BOYS, we keep being told, are a problem.

Boys are the ones in danger of losing out. They are more likely to fall between the cracks of society and end up in prison, addicted to drugs, dropping out of school and failing exams. They are the bad guys who rape and beat up women.

I have two boys. They are young, at three and five, but already I have begun to feel that the fact they are boys may be something I have to compensate for. I may have to try harder to make them do their homework.

Perhaps I'll need to compensate for poor literacy skills with extra reading, and exercise endless vigilance to stop them hurtling off the tracks. Not only is the world stacked against them, but, because of their gender, they are more likely to be deemed a problem for that world.

Of course, the world is not stacked against them. This is not, as Hanna Rosin suggests in her recent book, The End Of Men, a girls' world. Rather, if we look at the bell-curve of success, we see that there are more boys than girls at both the top and bottom ends. Boys tend to excel most in academia, get the highest-paid jobs and sit on company boards, but they also tend to be the drop-outs and losers, the ones who don't even make the bottom rung.

WORK ITEM A: In the passage about boys, how old are the writer's two boys?
WORK ITEM B: Write out the passage about boys from "Perhaps I'll need" to "the bottom rung.".
The records are separate material, unconnected to the passage about boys.

DATASET CONTENT:
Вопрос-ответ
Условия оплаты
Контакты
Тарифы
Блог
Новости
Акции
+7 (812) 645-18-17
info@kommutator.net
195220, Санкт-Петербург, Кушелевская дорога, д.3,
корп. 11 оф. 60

* * *

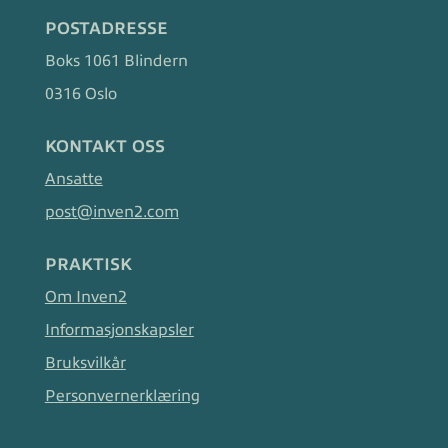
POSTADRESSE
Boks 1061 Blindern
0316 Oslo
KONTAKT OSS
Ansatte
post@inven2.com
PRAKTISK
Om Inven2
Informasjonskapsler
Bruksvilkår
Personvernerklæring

ANSWER A: Three and five.

ANSWER B:
Perhaps I'll need to compensate for poor literacy skills with extra reading, and exercise endless vigilance to stop them hurtling off the tracks. Not only is the world stacked against them, but, because of their gender, they are more likely to be deemed a problem for that world.

Of course, the world is not stacked against them. This is not, as Hanna Rosin suggests in her recent book, The End Of Men, a girls' world. Rather, if we look at the bell-curve of success, we see that there are more boys than girls at both the top and bottom ends. Boys tend to excel most in academia, get the highest-paid jobs and sit on company boards, but they also tend to be the drop-outs and losers, the ones who don't even make the bottom rung.